Records from a collection:
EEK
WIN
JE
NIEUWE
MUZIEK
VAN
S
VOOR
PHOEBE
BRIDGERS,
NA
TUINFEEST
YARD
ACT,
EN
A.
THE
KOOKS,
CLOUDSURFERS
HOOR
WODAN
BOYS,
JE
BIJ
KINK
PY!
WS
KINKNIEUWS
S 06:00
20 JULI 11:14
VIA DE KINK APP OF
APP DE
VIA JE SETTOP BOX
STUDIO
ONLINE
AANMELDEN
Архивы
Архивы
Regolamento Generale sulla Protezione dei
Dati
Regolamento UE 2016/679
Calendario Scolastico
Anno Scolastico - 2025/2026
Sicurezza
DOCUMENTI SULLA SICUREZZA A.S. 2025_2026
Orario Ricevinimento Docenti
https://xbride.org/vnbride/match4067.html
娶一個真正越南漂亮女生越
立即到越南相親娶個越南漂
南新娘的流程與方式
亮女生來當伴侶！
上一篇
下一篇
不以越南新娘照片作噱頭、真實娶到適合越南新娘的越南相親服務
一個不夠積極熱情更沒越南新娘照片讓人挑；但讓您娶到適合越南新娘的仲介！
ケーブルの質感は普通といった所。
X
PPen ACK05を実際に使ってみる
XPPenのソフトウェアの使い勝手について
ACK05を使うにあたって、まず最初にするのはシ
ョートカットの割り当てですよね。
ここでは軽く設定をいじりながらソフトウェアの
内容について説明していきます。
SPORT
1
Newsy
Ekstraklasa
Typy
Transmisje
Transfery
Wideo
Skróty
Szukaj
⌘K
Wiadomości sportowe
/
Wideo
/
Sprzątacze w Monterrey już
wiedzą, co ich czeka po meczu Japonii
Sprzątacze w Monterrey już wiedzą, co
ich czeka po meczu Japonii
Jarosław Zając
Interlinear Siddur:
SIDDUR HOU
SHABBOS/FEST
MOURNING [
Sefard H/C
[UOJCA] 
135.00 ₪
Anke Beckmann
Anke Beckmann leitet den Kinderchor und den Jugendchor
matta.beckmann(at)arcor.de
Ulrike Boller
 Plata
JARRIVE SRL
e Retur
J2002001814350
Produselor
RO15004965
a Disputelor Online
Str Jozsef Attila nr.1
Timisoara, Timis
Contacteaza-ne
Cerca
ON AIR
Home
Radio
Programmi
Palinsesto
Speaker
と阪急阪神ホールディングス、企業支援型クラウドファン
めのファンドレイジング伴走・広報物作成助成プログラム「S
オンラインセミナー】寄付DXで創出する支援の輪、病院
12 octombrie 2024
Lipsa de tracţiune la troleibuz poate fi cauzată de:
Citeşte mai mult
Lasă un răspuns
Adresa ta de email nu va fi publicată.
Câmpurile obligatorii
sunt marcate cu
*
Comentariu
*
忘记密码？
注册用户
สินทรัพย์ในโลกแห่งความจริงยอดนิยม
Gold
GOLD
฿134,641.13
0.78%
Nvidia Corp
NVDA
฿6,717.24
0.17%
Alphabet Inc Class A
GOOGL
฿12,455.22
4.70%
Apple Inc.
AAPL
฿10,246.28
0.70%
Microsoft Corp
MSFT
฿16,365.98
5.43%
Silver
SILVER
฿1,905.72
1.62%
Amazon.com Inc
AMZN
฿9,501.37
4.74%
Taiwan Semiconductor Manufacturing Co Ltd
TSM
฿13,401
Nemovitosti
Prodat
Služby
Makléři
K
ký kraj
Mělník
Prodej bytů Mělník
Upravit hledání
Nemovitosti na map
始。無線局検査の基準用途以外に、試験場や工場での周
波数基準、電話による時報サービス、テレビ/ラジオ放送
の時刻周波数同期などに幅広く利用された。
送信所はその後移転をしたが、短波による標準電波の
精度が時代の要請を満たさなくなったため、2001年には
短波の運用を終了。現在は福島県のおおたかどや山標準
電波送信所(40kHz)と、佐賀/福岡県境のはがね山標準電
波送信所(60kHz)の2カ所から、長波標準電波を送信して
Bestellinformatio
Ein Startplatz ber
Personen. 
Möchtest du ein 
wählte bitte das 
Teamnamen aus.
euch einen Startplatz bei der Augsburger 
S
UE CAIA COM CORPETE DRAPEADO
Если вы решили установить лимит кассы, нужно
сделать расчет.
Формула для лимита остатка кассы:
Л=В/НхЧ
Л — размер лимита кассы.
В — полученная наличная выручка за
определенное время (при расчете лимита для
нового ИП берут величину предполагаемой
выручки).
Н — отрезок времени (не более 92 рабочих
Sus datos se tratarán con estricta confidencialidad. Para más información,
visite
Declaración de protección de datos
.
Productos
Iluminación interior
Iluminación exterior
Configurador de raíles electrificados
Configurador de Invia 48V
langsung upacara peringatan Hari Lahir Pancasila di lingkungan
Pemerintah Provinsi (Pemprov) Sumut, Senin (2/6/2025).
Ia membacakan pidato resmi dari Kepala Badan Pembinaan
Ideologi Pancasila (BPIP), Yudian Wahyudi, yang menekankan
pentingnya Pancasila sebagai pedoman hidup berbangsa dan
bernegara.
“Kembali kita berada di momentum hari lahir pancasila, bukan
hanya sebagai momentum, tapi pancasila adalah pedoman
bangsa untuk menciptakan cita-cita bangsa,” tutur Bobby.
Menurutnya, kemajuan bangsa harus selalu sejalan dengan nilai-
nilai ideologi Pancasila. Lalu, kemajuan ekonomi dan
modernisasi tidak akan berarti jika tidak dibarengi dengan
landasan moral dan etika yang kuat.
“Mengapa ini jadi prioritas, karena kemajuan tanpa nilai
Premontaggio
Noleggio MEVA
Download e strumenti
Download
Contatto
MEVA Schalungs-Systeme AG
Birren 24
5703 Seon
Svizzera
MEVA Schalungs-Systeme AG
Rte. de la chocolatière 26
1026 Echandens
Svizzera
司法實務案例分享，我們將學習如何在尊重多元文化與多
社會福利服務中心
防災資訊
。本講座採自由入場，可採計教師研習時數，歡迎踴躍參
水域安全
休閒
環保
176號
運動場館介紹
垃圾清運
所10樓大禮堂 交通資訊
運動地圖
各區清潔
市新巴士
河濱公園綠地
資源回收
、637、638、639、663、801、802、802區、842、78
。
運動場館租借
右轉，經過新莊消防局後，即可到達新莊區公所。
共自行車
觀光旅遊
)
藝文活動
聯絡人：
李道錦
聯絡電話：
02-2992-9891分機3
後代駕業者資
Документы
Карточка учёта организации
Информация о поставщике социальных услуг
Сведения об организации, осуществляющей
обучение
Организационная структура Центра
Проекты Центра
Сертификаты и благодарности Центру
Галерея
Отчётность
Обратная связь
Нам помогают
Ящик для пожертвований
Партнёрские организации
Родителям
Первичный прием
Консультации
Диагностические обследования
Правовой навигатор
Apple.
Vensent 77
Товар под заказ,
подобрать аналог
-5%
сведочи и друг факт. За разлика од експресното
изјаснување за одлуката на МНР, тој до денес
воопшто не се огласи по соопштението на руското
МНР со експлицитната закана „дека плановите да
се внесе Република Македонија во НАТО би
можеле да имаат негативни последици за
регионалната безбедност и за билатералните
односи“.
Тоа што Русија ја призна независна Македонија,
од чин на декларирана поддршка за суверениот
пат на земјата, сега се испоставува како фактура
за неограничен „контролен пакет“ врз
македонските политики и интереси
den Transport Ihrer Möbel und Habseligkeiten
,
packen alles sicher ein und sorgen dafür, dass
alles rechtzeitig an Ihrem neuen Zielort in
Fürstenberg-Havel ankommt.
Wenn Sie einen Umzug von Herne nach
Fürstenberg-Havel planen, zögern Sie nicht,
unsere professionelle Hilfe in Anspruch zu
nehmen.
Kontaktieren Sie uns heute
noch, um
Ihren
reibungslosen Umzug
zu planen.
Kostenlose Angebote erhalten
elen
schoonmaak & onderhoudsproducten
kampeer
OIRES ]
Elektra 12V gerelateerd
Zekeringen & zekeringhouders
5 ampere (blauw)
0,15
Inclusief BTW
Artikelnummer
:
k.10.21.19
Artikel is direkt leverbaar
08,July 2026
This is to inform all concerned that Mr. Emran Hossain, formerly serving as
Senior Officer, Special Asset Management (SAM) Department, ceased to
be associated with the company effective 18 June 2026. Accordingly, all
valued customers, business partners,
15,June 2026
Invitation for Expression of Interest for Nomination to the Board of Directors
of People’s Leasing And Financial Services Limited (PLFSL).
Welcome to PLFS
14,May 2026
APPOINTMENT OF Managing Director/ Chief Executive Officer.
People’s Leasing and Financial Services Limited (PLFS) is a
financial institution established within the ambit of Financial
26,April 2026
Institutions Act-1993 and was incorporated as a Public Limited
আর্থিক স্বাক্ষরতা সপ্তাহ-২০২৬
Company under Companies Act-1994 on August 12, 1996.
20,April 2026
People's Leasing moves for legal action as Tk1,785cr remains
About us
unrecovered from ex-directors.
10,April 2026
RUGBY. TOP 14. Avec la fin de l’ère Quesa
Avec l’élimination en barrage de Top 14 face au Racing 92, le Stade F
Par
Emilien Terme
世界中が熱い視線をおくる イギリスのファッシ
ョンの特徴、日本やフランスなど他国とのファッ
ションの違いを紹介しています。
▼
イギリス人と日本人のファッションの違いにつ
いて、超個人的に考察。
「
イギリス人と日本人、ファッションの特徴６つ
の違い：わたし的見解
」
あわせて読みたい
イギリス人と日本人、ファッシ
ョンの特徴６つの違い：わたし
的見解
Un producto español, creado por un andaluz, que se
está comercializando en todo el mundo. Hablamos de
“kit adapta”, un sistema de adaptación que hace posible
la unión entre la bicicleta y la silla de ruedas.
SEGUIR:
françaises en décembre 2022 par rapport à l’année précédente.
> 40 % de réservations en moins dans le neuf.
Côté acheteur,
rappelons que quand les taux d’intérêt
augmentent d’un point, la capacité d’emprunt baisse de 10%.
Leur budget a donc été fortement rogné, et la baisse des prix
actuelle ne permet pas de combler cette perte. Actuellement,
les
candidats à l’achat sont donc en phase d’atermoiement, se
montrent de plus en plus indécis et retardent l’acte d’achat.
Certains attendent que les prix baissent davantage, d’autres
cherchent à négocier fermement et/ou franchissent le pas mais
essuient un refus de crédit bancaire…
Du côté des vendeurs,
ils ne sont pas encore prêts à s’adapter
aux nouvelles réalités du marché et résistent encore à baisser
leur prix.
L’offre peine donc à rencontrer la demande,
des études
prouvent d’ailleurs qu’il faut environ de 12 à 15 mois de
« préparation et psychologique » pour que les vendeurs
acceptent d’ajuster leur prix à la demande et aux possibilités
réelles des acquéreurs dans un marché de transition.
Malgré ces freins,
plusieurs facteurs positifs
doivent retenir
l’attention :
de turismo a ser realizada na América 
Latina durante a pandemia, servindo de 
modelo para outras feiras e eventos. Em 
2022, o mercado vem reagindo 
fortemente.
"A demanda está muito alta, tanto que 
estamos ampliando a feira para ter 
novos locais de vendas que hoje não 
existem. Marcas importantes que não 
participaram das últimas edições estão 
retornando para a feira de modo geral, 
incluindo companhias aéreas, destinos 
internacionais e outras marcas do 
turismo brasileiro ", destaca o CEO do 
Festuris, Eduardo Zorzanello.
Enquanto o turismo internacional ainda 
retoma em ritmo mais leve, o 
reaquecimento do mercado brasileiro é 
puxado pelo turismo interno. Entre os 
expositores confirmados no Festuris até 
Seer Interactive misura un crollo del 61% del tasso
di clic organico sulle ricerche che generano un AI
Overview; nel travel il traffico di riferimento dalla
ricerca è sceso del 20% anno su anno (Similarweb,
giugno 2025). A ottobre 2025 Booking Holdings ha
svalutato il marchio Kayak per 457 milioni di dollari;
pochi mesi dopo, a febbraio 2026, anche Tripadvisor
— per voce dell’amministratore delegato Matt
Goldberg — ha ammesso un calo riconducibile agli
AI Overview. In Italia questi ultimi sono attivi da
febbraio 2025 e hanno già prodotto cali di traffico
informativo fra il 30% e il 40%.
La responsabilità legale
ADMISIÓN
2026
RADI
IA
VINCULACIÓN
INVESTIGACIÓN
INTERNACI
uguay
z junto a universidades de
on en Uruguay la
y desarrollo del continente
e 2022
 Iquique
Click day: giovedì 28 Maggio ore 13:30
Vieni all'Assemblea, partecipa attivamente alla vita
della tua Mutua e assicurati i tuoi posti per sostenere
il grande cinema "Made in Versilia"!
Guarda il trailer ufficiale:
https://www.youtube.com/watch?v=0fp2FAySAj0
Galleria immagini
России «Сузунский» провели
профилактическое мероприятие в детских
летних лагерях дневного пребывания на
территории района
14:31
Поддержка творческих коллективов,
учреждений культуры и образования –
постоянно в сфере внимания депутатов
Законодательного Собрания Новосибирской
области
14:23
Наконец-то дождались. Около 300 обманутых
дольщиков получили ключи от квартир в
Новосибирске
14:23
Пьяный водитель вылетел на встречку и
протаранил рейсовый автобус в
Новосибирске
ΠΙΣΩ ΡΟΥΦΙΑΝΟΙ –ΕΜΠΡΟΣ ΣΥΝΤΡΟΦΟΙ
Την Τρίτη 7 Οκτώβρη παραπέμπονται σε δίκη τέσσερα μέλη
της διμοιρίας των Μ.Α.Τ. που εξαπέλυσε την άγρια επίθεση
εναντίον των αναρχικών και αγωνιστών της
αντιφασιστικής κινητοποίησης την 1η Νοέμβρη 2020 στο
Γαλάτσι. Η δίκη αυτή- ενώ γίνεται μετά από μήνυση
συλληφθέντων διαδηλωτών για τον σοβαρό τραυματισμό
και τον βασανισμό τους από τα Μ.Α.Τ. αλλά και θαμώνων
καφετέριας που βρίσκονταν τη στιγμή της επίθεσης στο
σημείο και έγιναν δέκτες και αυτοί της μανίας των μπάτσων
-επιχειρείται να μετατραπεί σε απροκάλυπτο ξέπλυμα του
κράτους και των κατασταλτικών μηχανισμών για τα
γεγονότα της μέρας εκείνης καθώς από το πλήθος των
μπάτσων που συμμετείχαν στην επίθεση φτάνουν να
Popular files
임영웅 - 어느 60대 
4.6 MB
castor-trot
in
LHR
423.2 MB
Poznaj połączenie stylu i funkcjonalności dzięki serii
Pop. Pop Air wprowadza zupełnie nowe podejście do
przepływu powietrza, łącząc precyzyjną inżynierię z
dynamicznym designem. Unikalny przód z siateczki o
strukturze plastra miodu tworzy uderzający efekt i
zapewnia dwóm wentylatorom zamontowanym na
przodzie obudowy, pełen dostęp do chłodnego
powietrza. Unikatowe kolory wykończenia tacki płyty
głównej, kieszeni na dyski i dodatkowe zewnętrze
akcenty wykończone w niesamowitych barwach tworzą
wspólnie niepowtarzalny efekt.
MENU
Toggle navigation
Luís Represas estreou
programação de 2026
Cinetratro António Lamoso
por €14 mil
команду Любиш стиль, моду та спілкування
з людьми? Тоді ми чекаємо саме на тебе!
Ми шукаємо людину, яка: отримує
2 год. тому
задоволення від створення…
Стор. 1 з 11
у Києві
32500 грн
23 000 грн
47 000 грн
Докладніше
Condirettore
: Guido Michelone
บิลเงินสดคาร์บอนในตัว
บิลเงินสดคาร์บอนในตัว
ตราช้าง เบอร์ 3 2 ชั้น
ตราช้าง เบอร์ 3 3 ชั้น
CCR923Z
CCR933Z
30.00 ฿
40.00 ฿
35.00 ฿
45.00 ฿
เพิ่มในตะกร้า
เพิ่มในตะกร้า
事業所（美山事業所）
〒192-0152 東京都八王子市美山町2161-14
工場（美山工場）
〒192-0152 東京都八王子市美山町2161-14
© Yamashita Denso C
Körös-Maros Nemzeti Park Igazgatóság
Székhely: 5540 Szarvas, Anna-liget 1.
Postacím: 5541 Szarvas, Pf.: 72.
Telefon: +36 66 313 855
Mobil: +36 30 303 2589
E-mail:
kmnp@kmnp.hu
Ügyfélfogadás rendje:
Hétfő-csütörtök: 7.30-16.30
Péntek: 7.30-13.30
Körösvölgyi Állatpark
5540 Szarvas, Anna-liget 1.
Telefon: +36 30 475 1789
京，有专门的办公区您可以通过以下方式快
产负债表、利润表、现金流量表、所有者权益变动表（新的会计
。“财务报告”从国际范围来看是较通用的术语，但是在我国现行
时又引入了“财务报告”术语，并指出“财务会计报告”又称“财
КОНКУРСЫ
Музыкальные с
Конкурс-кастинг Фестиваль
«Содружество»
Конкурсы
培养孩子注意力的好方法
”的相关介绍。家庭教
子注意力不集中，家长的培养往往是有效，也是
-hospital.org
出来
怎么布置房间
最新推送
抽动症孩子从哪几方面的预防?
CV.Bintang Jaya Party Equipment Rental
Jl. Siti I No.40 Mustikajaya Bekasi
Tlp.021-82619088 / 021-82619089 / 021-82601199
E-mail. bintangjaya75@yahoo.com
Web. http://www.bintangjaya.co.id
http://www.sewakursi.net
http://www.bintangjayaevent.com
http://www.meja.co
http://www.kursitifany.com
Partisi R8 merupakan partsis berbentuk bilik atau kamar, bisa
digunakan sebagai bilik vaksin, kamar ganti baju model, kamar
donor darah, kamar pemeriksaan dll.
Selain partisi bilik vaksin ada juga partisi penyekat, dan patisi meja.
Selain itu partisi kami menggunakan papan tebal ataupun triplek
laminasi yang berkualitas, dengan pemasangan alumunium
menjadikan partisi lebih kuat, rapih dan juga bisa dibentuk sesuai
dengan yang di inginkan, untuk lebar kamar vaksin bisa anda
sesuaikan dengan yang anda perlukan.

▶ Instruction:
Copy the lines above exactly. Start with the line containing "giugno 2025). A", end with the line containing "il grande cinema", and include both.

▶ Result of this exercise:
giugno 2025). A ottobre 2025 Booking Holdings ha
svalutato il marchio Kayak per 457 milioni di dollari;
pochi mesi dopo, a febbraio 2026, anche Tripadvisor
— per voce dell’amministratore delegato Matt
Goldberg — ha ammesso un calo riconducibile agli
AI Overview. In Italia questi ultimi sono attivi da
febbraio 2025 e hanno già prodotto cali di traffico
informativo fra il 30% e il 40%.
La responsabilità legale
ADMISIÓN
2026
RADI
IA
VINCULACIÓN
INVESTIGACIÓN
INTERNACI
uguay
z junto a universidades de
on en Uruguay la
y desarrollo del continente
e 2022
 Iquique
Click day: giovedì 28 Maggio ore 13:30
Vieni all'Assemblea, partecipa attivamente alla vita
della tua Mutua e assicurati i tuoi posti per sostenere
il grande cinema "Made in Versilia"!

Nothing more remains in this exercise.